Marginal Efficiency Of Capital Assignment Help | Marginal Efficiency Of Capital Homework Help



According to Keynes, the decision to invest in a new project (i.e., private investment) depends upon the marginal efficiency of capital and the market rate of interest. The marginal efficiency of the capital is, in turn, determined by the supply price of the capital asset and prospective yields from the capital asset.


 When an entrepreneur wishes to buy a capital asset, he will have to pay the price for the same. This amount is called the purchase price of the capital asset. Keynes has termed this cost of acquisition of the asset as the supply price or the replacement cost of the capital asset. It is the price at which the new capital asset is supplied or replaced. It is possible that the supply price of the asset may spread over a number of years, particularly in the case of services like constructions, etc. As a consequence, full cost to the entrepreneur may turn out to be substantially different from the expected amount. However, to simplify in the present analysis, such situation is not considered.


The prospective yields or the expected income flows from capital asset are the expected revenues from the sale of output produced by the asset during its life time minus variable costs. The variable or the running costs are the expenses incurred on raw materials, wages, advertising, maintenance, transportation, etc. The marginal efficiency of capital depends upon changes in the long term expectations of entrepreneurs regarding prospective yields of capital assets. Thus, expectations with regard to profit or loss encourage or discourage inducement to invest in these two cases respectively. When entrepreneurs are optimistic or pessimistic regarding future expectations, the marginal efficiency of capital rises or falls and brings changes in the volume of investment at different rates of interest.

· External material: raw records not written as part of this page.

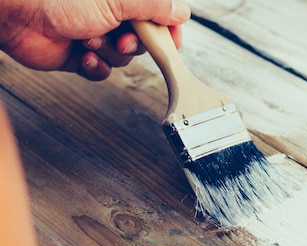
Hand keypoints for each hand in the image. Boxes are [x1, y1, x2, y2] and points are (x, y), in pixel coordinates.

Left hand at [0, 0, 190, 80]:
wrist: (17, 13)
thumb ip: (155, 6)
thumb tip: (182, 13)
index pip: (158, 15)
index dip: (168, 31)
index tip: (172, 42)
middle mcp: (111, 15)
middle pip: (144, 41)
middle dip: (134, 44)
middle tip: (122, 38)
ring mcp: (96, 35)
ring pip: (123, 58)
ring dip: (109, 53)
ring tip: (89, 39)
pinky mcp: (82, 55)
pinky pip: (103, 71)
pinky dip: (96, 67)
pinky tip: (83, 56)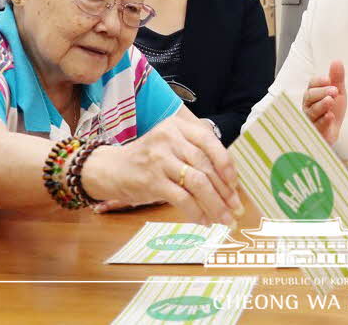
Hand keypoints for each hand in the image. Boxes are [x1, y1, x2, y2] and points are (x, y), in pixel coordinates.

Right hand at [82, 113, 242, 225]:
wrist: (112, 169)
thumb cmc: (149, 160)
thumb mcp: (171, 146)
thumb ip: (196, 155)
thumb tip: (229, 183)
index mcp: (178, 126)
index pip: (210, 141)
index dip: (226, 164)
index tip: (235, 184)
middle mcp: (169, 138)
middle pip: (206, 166)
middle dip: (225, 191)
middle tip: (235, 209)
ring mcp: (160, 159)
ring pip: (198, 183)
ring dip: (216, 205)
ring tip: (224, 219)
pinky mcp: (152, 180)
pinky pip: (183, 199)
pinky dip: (197, 212)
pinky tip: (204, 221)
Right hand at [302, 60, 346, 144]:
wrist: (333, 132)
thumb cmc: (332, 110)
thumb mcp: (337, 92)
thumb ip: (337, 78)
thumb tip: (337, 61)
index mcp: (313, 93)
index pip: (312, 84)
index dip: (319, 81)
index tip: (328, 79)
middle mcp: (308, 105)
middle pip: (310, 96)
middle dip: (322, 92)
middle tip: (334, 90)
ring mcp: (310, 119)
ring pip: (312, 111)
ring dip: (322, 105)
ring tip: (330, 101)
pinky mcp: (315, 132)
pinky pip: (317, 126)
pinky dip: (323, 121)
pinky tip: (330, 116)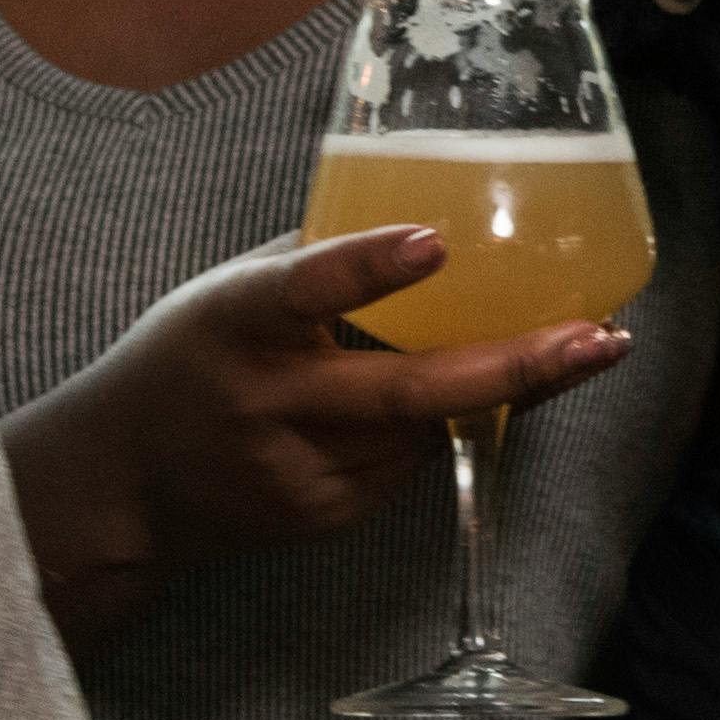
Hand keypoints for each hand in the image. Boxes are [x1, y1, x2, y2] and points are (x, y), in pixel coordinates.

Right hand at [11, 228, 633, 642]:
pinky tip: (488, 390)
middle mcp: (268, 403)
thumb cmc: (187, 360)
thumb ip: (314, 263)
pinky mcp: (328, 515)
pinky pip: (413, 461)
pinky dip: (452, 422)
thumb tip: (424, 204)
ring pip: (430, 428)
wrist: (121, 490)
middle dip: (515, 367)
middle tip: (597, 338)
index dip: (368, 268)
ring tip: (583, 347)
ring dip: (512, 388)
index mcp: (234, 323)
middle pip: (405, 393)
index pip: (302, 289)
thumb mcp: (226, 294)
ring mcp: (301, 473)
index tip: (435, 241)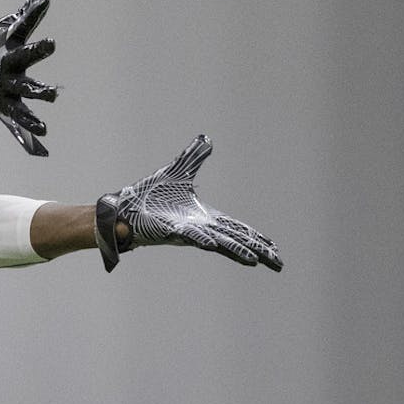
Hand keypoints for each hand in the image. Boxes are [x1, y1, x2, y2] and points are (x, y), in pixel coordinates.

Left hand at [94, 135, 282, 271]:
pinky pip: (190, 237)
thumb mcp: (178, 171)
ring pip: (220, 243)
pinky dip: (204, 240)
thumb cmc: (149, 196)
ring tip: (258, 260)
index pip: (238, 229)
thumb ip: (194, 157)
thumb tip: (207, 139)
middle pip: (237, 241)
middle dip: (259, 251)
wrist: (124, 208)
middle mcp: (201, 228)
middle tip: (279, 264)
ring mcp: (188, 232)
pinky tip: (215, 245)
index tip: (274, 247)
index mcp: (206, 218)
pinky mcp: (171, 232)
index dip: (256, 237)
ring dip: (238, 251)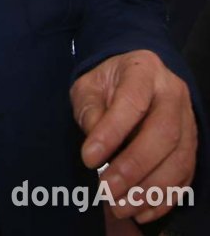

Every entrepreneur who decides to build a new factory or buy a new machine, first considers the prospective yields of the asset. All the capital assets last long and the yields on them are usually spread over several years in future. A forecast of what lies in the future is inevitable. The uncertainty arises not only as to the returns, but also the life of the capital good. The uncertainty in future returns arises due to uncertainty in the productivity of the capital asset and the price of the product in the future. Even if the physical life of the asset is known, it is difficult to know its economic life due to the possibility of the technological changes. As a result, a good may become obsolete before it is physically worn out. Thus, the entrepreneur has to estimate carefully the life of the capital asset as well as the flows of income during its life time.

It is clear from the above discussion that the supply price is the current cost of the assets, while the prospective yields are future returns from the asset. The yields spread over the economic life of the capital asset should be made comparable to its supply price, since the future yields are worth less than the equivalent amount now. The entrepreneur cannot know the time difference between the future yields and present lump sum expenditure on the new investment.